Once in New York, Ted reports that "the voice of Broadway kept calling to me". Productions to which he has donated his keyboard magic include The Who's "Tommy" (original production, Broadway, London, and on tour in North America; he worked with Pete Townshend of The Who); Randy Newman's "Faust" (Goodman Theatre, Chicago); and Broadway's "The Lion King", from which he took leave in order to tour with Steely Dan in 2000. Ted was also on leave from the Art Garfunkel tour, where he teams up with SD alumnus Warren Bernhardt. Today, Ted is one of the most sought after keyboardists on the New York music scene, possessing an extraordinary musical vocabulary and remarkable skills.

Ted reports that his studio work on Steely Dan's Grammy award winning Two Against Nature recording was "without question the pinnacle of a session musician's existence"...but we must point out that this assessment was offered before he was awarded the coveted Bunsen Prize on July 13th, 2000.

Ted Baker uses a setup that features a Steinway baby grand piano (typically miked with two Shure SM82s) and an organ (either a Roland VK-7 or a Hammond B-3) through a Leslie 122 cabinet.

With 30 years of playing professionally under their belts (and millions of albums sold), things have changed --- both onstage and in the studio for Steely Dan '03.

For one thing, endless fussing about what their sidemen play is out. "They are not very dictatorial, and they don't tell you what to play," says SD road and session keyboardist Ted Baker. "If it isn't working, they might give you some suggestions.
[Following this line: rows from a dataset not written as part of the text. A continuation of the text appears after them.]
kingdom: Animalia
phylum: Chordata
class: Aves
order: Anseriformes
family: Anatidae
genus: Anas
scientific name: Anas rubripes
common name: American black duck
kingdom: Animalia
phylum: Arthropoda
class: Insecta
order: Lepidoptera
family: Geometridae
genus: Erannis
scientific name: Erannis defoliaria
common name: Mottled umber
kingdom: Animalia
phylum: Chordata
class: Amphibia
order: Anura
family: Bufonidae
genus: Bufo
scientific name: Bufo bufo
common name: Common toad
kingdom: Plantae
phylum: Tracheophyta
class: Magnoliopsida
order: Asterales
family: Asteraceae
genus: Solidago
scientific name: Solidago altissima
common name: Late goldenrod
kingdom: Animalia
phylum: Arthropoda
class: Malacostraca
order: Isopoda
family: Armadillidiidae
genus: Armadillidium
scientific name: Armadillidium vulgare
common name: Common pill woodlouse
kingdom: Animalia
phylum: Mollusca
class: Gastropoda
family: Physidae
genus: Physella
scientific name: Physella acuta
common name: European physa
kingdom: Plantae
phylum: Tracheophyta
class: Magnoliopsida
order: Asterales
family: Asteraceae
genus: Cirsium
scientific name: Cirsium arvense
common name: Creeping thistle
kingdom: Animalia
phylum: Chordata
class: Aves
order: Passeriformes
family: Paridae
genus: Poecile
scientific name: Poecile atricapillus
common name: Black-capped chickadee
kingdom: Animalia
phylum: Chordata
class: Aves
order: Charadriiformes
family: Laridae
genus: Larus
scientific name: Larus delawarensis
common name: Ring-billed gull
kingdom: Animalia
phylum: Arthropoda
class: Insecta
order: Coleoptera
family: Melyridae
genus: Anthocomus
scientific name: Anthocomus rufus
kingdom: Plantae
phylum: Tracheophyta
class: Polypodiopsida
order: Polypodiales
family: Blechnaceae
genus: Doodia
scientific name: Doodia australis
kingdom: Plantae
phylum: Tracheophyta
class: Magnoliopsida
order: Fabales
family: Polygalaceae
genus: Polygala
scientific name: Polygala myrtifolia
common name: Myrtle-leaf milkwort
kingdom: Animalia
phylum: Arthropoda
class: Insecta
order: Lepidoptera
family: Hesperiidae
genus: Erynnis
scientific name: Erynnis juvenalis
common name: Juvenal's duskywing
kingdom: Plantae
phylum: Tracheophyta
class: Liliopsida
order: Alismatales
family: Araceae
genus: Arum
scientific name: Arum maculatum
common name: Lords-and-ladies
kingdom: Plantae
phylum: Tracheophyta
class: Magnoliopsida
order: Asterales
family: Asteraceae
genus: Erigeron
But it's never a directive. You're free to work out your place. They're all about where to lay your part into that groove matrix. It takes a lot of concentration to play with them night after night. I have to be at my sharpest. I know that they're listening and that they hear everything. They have x-ray vision --- this greater sense of being able to hear all this stuff in the midst of everything else. It's incredible."

As always, the musician's respect for SD remains. "Donald will sit down at sound checks and play standards," says Baker. "He sounds incredible. Donald puts his body into it, and he is so attuned to the feel. He lays it way back into the beat, and you think it will sound too far behind. But it never does. That attention to feel is what makes him an incredible musician."